Baranovitchi was chosen as headquarters town because of the universal
idea that headquarters would have to be mobile. It lay on railway-lines to north and south, east and west, and
Stavka
put up with the various discomforts in the name of mobility. In much the same way Kondzerovski bought himself binoculars, a revolver, a saddle, a map-frame and a cloak. His only visit to the front occurred in fact by the
Stavka
Rolls, the driver of which had to lend him gloves. There was not even, in the first weeks, any convenient way of communicating with the front commands. Six men operated a morse-coding machine (capable of 600 words per hour) until the end of September, when some mechanics arrived from Minsk, at the behest of the ministry of posts and telegraphs, to instal links to Rovno and Cholm; even in October, the Council of Ministers were being asked for 161,000 roubles to help equip
Stavka
with the required cable. Baranovitchi, though not much more than a collection of huts and railway-carriages, became headquarters of the Russian army for the next year of war. But in August 1914, no-one imagined that the war would last for very long, or what it would be like.

In these circumstances,
Stavka
was in no position to enforce a plan, even if it had had one. It took over the compromise-arrangements haggled over between Danilov and Alexeyev, with a supporting-chorus of Postovski, Klyuev, Dragomirov and the rest, between 1910 and 1914. In theory, the front against Germany should have been considered the main one, since the war would be decided only by Franco-Russian victory over Germany. But various modifications had been made to this, and in 1912 the plan was changed: twenty-nine and a half infantry divisions against Germany, forty-six and a half against Austria-Hungary. In this way, the army was set two different operations, and there was little contact between the two army groups leading them. Even so, there seemed to be sufficient strength on the north-western front, for intelligence established, quite early on, that there were at most four German corps and some reserve divisions
in East Prussia: enough for the nine corps of I and II Armies to deal with. Zhilinski was told to invade East Prussia.

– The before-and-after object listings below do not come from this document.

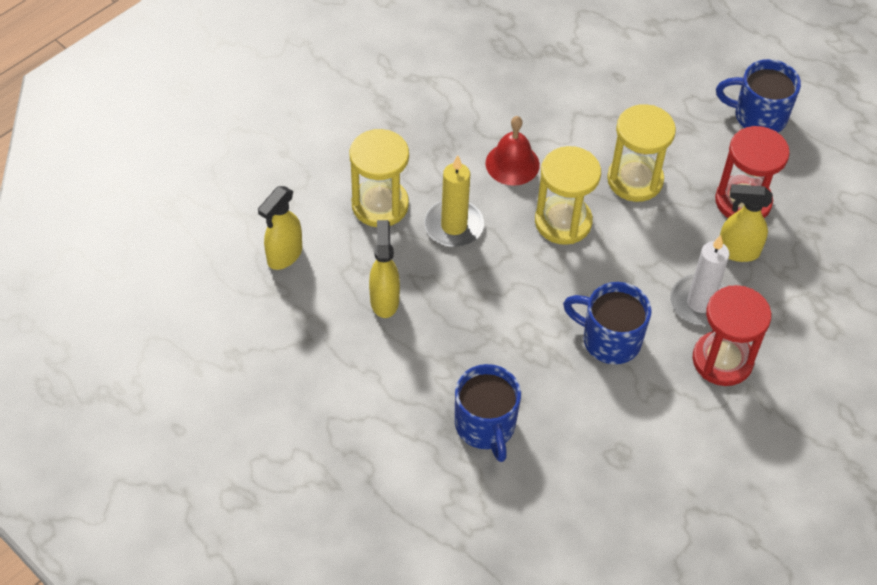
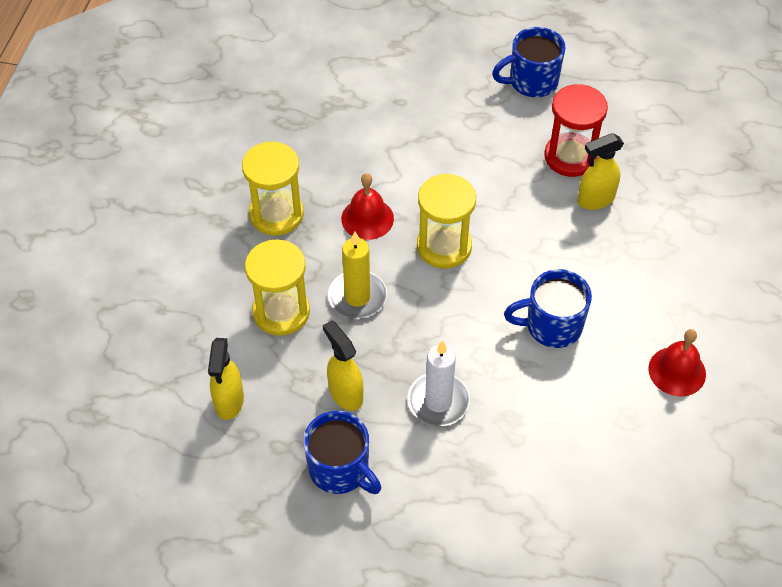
camera: 30 degrees left, 0 degrees up
blue mug [455,364,521,462] -> blue mug moved to [304,411,381,494]
yellow hourglass [607,104,676,202] -> yellow hourglass moved to [242,142,304,236]
white candle [670,235,730,326] -> white candle moved to [408,340,470,426]
red hourglass [692,285,771,386] -> none
none -> red bell [648,329,706,396]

In reality, the plan to invade East Prussia needed more force than it was given. Ostensibly, the province was a good target for attack, since Russian armies could be launched from two directions, south and east. But the province was also well-set for defensive action by the Germans. It had lakes, forests, small hills and defiles, which gave excellent cover for defenders and severe obstacles for attackers. The railway-links on the Russian side were poor, on the German side sufficient for a flexible defence. When the two Russian groups came across the border, they would, just at the point where they would be most tired from marching, become separated by about a week’s march by the line of lakes known as the
Angerapp-Stellung
, difficult to force without powerful siege-artillery. The two groups would have to move north and west of this position, exposing their outer flanks to attack, in the one case from the fortress of Königsberg, in the other from that of Thorn. It would be possible for the Germans to attack one group, relatively free of worry for the other, provided they used their communications properly. The Russians appreciated this; and Joffre regarded East Prussia as ‘an ambush.’ In reality, the plan made sense only if there were two whole armies protecting the outer flanks of the main ones—which Danilov had intended in the first place. But the structure of the army told against him, and only two armies plunged ahead into East Prussia.
15

Stavka
weakened this plan still more, because it thought up a third operation. The East Prussian route was not, after all, the shortest road to Berlin, and the French had quite often wondered why Russians neglected to make their most obvious manoeuvre—an attack from the Polish plains. Attack from west of Warsaw, direct towards Berlin, would strike the Germans hardest, and just before the war French representatives were keen on urging it. Russian confidence grew as railways were improved in this region—as a precaution against German invasion, this had been neglected before 1912. In 1914, Yanushkevitch decided that armies would be sent to the Warsaw region as a prelude to invasion of Germany by this most direct route. On 7th August he told the front commands that a new army, IX, would be set up here, and as new army corps arrived from the interior, they would form a further army, X, also to be assembled near Warsaw, for invasion ‘in depth’ of Germany. As things turned out, this plan was not put into effect, at least for the moment. But its existence meant that the East Prussian operation was weakened, and a third operation mounted instead.
16

It was later said, notably by Golovin, the best-known writer on the subject, that the Russian invaders of East Prussia had been considerably
inferior to the Germans, each of whose divisions was said to be worth one-and-a-half Russian divisions. There was not much truth in this. The Russian army ought to have been able to send overwhelming forces against Germany—it had sixty-seven first-line and thirty-one second-line infantry divisions, with thirty-seven and a half cavalry divisions and 5,800 guns against thirteen German infantry divisions (half of them second-line) and one German cavalry division in East Prussia, and some forty Austro-Hungarian infantry divisions in Galicia. Subtractions for the Austro-Hungarian front and for the new IX Army reduced the forces at the disposal of Zhilinski, commanding the front against Germany. Even so, there was a respectable superiority on the Russian side; the north-western front commanded twenty-nine and a half infantry divisions, the German VIII Army in East Prussia only thirteen.